(Collected data)

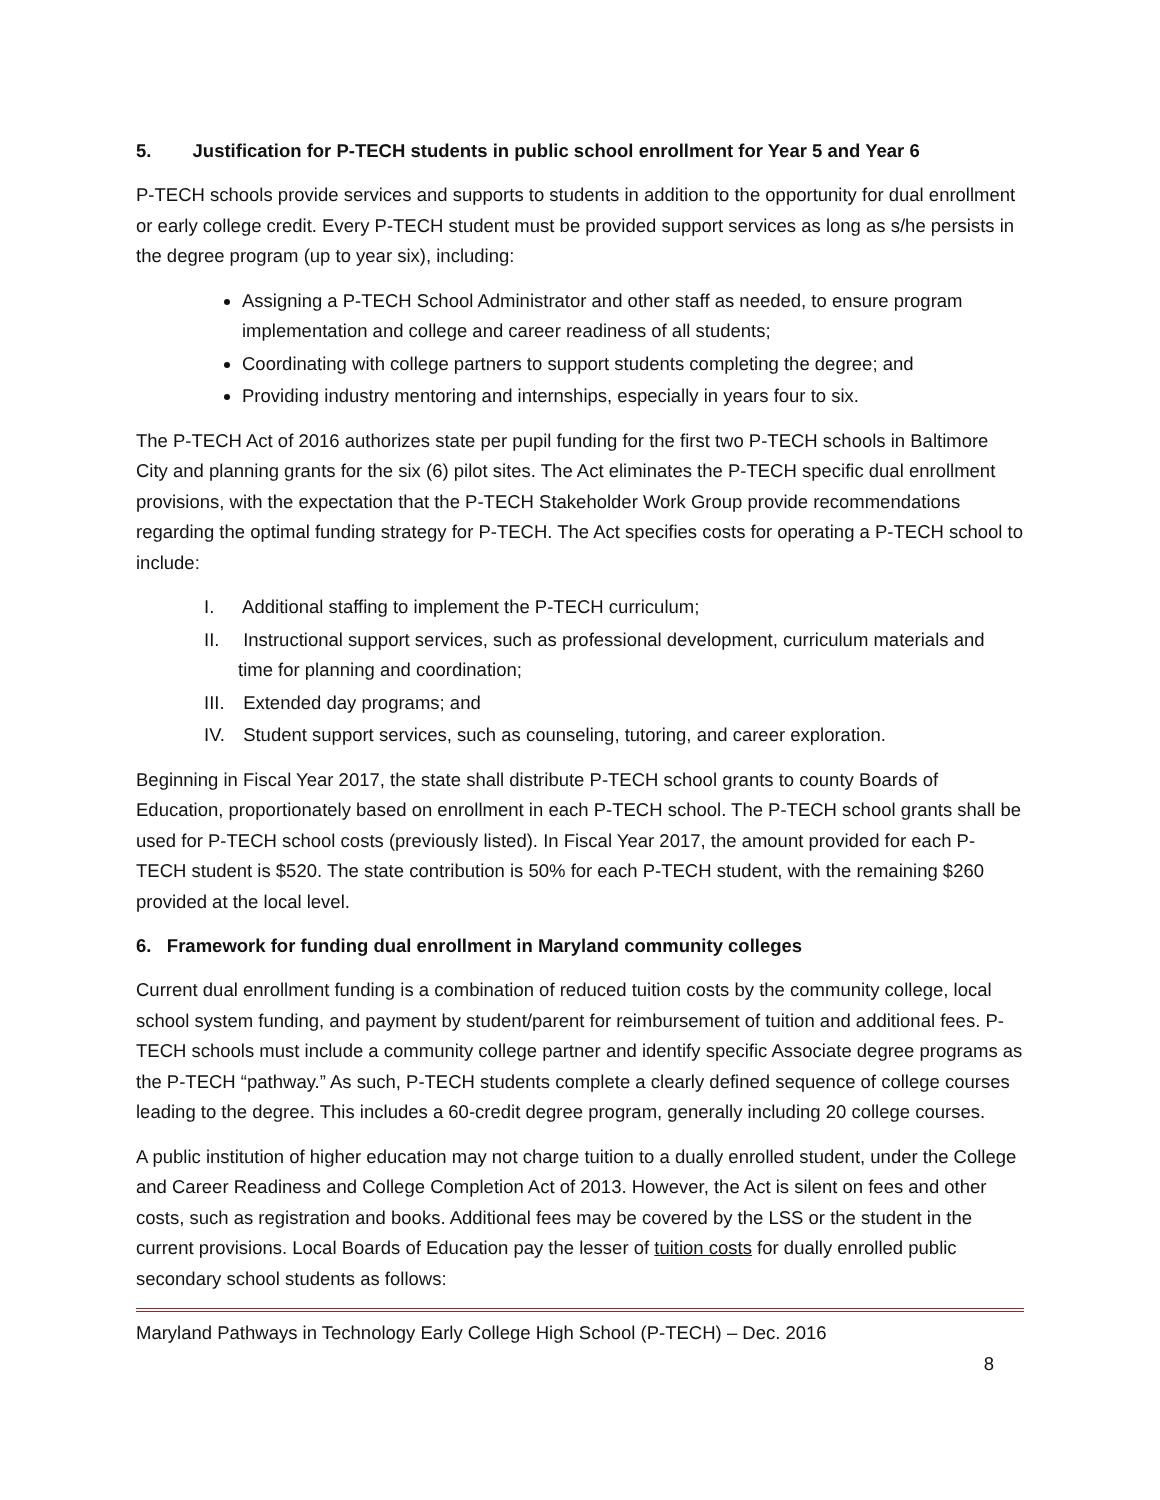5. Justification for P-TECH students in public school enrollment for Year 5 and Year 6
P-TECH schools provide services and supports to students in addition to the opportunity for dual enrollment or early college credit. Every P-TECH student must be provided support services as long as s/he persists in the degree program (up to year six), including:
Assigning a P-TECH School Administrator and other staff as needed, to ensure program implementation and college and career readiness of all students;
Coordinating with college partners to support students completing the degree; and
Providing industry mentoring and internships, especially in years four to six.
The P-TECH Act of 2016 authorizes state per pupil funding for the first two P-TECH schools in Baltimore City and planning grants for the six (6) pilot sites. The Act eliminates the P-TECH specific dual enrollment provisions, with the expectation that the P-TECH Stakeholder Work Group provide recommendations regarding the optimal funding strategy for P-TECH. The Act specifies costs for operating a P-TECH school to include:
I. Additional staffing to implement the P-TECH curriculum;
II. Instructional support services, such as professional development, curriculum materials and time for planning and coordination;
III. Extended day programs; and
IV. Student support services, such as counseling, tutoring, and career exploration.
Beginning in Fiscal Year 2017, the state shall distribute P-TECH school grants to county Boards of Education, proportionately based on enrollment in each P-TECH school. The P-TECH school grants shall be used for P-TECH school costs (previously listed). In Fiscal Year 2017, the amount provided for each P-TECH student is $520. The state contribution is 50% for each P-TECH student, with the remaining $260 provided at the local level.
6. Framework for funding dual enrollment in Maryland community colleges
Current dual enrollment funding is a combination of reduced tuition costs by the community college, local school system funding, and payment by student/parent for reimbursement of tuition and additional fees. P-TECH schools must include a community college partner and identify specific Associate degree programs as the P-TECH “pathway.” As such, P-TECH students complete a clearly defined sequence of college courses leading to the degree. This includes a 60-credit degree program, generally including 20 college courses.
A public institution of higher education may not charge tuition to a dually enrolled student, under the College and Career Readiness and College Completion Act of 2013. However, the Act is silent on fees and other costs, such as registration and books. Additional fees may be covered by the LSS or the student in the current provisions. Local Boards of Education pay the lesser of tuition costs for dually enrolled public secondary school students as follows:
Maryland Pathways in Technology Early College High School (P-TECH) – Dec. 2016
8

(Task instructions)
For the string "Maryland", filter the data and copy out each line where it occurs.

(Written response)
6. Framework for funding dual enrollment in Maryland community colleges
Maryland Pathways in Technology Early College High School (P-TECH) – Dec. 2016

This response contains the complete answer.